Shedding light on the inner workings of the Smithsonian National Portrait Gallery
BY: MAGGIE ROTH, STAFF WRITER
Mason students were given the opportunity this past week to peer behind the scenes of the iconic portraits of Barack and Michelle Obama in the most recent installment of the School of Art’s professional lecture series, Visual Voices.
The lecture, which took place on Feb. 7 in the Harris Theater, featured Dorothy Moss, the curator of painting, sculpture and performance art at the National Portrait Gallery, and the coordinating curator of the Smithsonian’s Women’s History Initiative.
Moss’s presentation, titled “Active Presence at the Smithsonian Portrait Gallery: Reverberations of the Obama Portraits,” explored the process of creating those portraits from the team of museum curators to the public reception of the final product.
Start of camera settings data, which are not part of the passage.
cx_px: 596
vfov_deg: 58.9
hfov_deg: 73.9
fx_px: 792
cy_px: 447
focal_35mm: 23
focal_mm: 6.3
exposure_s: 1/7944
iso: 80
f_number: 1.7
She provided an insider’s perspective on how the artists Amy Sherald and Kehinde Wiley were chosen, and how they worked with the Obamas to create the iconic portraits we now know. Moss described how she was able to watch one of Michelle Obama’s portrait sittings with Sherald. She noticed a sister-like bond between the two women developing as they worked.
Moss quoted Michelle Obama’s comment at the unveiling of her portrait: “I am thinking of all the young people, particularly the young girls of color, who in years ahead will come to this place and they will look up and see someone who looks like them hanging on the wall of this great American institution.”
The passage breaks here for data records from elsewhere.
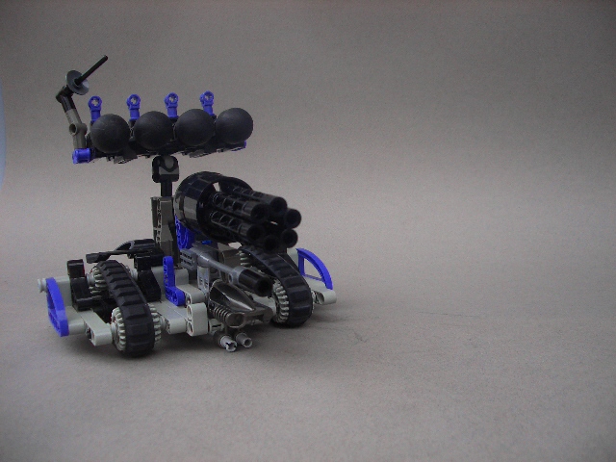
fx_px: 623
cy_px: 231
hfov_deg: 52.6
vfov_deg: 40.7
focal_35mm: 35
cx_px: 308
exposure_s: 1/100
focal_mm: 5.8
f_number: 2.6
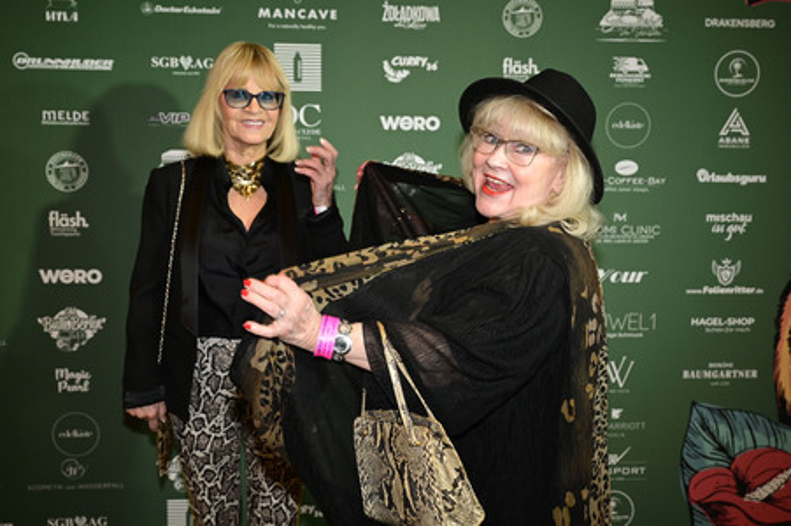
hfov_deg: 49.6
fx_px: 856
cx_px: 396
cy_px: 263
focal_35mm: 39
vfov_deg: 34.2
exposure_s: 1/200
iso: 2500
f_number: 5
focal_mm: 39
For Barack Obama’s portrait, Moss explained how Wiley inverted power dynamics by creating an image of the former president that was familiar and approachable.
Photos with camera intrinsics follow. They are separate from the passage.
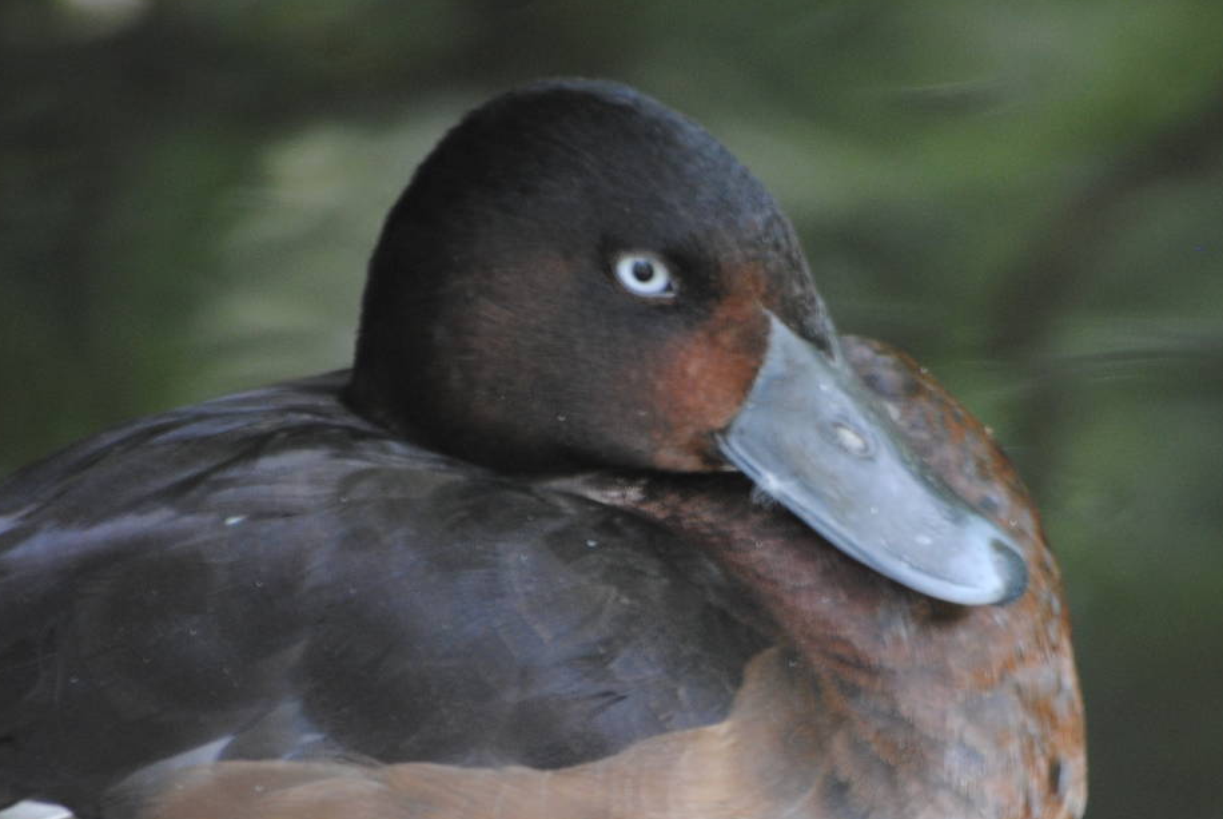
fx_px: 17821
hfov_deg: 3.9
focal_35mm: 524
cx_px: 773
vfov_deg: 2.6
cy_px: 571
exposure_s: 1/25
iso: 400
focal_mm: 200
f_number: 5.6
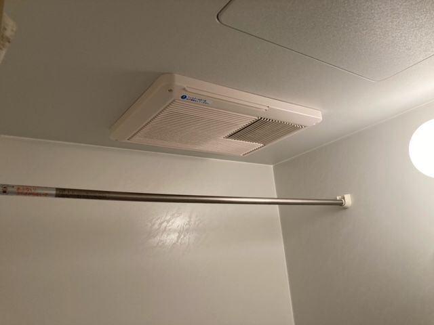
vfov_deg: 49.7
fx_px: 351
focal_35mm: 28
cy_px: 162
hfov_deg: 63.4
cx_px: 217
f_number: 1.8
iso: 64
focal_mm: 3.99
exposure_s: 1/50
As Moss spoke, an image was projected on the wall behind her: A little girl standing in front of Michelle Obama’s portrait, awe-struck. It was a photo that had gained a lot of attention following its release, and took on an extra air of significance with the new context provided.
“I didn’t know the backstory behind the Obama portraits. I haven’t been [to the gallery] in a long time, so this definitely made me see it in a different light,” said Raquel Bumgarner, a junior art and Visual Technology major. “You get to learn more about the art world outside of college.”
Beyond the Obama portraits, Moss highlighted the ongoing work of the National Portrait Gallery’s push to increase diversity and inclusion.
Moss described a “deliberately planned mix of curatorial projects of the National Portrait Gallery, designed to implement change and move the museum towards the goal of a more inclusive representation of American history through portraiture.”
A total of eight Visual Voices lectures were planned throughout the 2019-2020 school year by the School of Art. Moss’s presentation was the fifth in the series, but the first of the spring semester. Mason will be hosting Melanie Buffington, professor of Art Education at VCU, in the next installment of the series on Feb. 20.